Dernier frisson de ce match d'anthologie, la frappe de Valverde qui finit dans le filet d'Ortega sans qu'il ne puisse bouger, à nouveau servi par Vinicius. 3 - 3.
Haaland transparent, régression ou marquage serré ?
Erling Haaland était tout simplement porté disparu hier soir, dans la poche de Rudiger pendant toute la rencontre, il n'a jamais pu se démarquer ou même participer au jeu. Un match bien décevant du deuxième au dernier ballon d'or, mais est-il possible d'être étonné ? Cette saison, Haaland est un coutumier du fait de disparaître dans les matchs à enjeu, un seul petit but contre le top 5 de la Premier League, et rien d'autre. Malgré cela, il faut souligner l'excellent travail d'Antonio Rudiger qui comme l'an dernier a réalisé une prestation XXL sur Erling Haaland.
La question est pourquoi Haaland est-il aussi inutile au jeu de City ? Premier élément de réponse, la nature du jeu de City qui repose beaucoup plus sur ses milieux de terrains et ses ailiers que sur leur 9, mais malgré ça, il n'offre aucun appui à ses coéquipiers, ne fait pas d'appel ou très peu, il reste planté là. Cela sera peut-être la limite de City cette saison, Haaland et la défense moins performante et orpheline de Walker. Pour finir la stat qui fâche, 20 ballons touchés en 90 minutes.
Camavinga match de patron, Vinicius en dents de scie
Eduardo Camavinga a réalisé une prestation énorme hier soir, un match complet qui a permis de contenir le milieu de City, et même de profiter des largesses de City, des ballons récupérés, des efforts énormes pour compenser les montées côté droit de Carvajal, un but pour égaliser alors que le Real s'était fait sonner d'entrée de jeu. Il faut vraiment souligner cette partition vraiment satisfaisante dans un milieu où Kroos est dans un registre bien différent, Valverde est plus offensif, donc il doit tenir ce rôle de milieu hyperactif presque seul. Homme du match personnel.

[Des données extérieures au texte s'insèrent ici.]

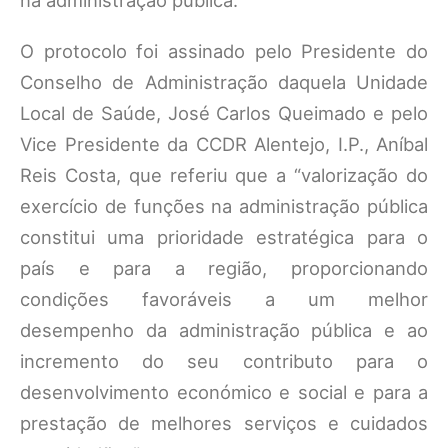
na administração pública.
O protocolo foi assinado pelo Presidente do
Conselho de Administração daquela Unidade
Local de Saúde, José Carlos Queimado e pelo
Vice Presidente da CCDR Alentejo, I.P., Aníbal
Reis Costa, que referiu que a “valorização do
exercício de funções na administração pública
constitui uma prioridade estratégica para o
país e para a região, proporcionando
condições favoráveis a um melhor
desempenho da administração pública e ao
incremento do seu contributo para o
desenvolvimento económico e social e para a
prestação de melhores serviços e cuidados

Du côté gauche, Vinicius a été décisif par deux fois, pour Rodrygo et Valverde, et c'est satisfaisant, mais on peut aussi mettre en lumière le déchet technique du brésilien. Même si son jeu engendre forcément un plus haut risque de déchet, il y a des situations qu'il aurait pu mieux négocier et jouer, c'est dommage pour le Real qui en a payé le prix en ne faisant pas le break. Cela dit, le travail est fait.
Rodrygo-Vinicius, le duo qui marche
Carlo Ancelotti nous a offert une animation très intéressante en plaçant Rodrygo et Vinicius sur le côté gauche, en l'absence de Walker pour défendre, c'est une très bonne solution, le Real a pu insister sur ce côté, ce qui a amené plusieurs situations dangereuses, un but et de belles combinaisons entre les deux brésiliens. Pour autant, le côté droit n'est pas laissé à l'abandon. Cela grâce à un Carvajal très actif offensivement et aussi à Valverde qui beaucoup donné dans le pressing et il a été récompensé avec son but.

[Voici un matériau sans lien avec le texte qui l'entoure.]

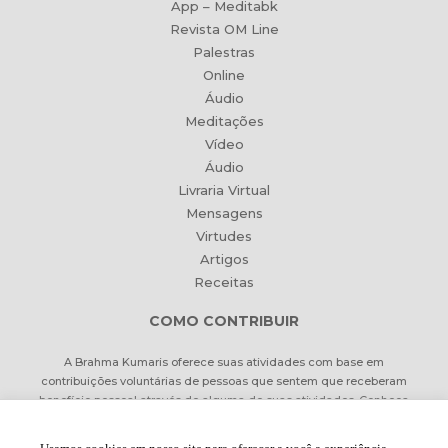
App – Meditabk
Revista OM Line
Palestras
Online
Áudio
Meditações
Vídeo
Áudio
Livraria Virtual
Mensagens
Virtudes
Artigos
Receitas
COMO CONTRIBUIR
A Brahma Kumaris oferece suas atividades com base em
contribuições voluntárias de pessoas que sentem que receberam
benefício pessoal através de alguma de suas atividades. Conheça
formas de contribuir Online ou pessoalmente.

Rodri plus fragile, Foden presque invisible
Sans parler de "mauvais" match, le génial Rodri a surpris, mais dans le mauvais sens, beaucoup d'imprécisions dans les passes, des ballons perdus, moins de stabilité ce qui a empêché City de pouvoir jouer à son plein potentiel. De son côté Foden a mis un but extraordinaire, mais à part cette frappe, rien, le néant, aussi invisible qu'Haaland en première mi-temps. Attention à ne pas reproduire ce genre de prestation au match retour.